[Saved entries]
------

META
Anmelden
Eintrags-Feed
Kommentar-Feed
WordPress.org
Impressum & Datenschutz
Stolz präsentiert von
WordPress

------

A faithful, word-for-word copy of the data is the expected answer.

TASK ANSWER
META
Anmelden
Eintrags-Feed
Kommentar-Feed
WordPress.org
Impressum & Datenschutz
Stolz präsentiert von
WordPress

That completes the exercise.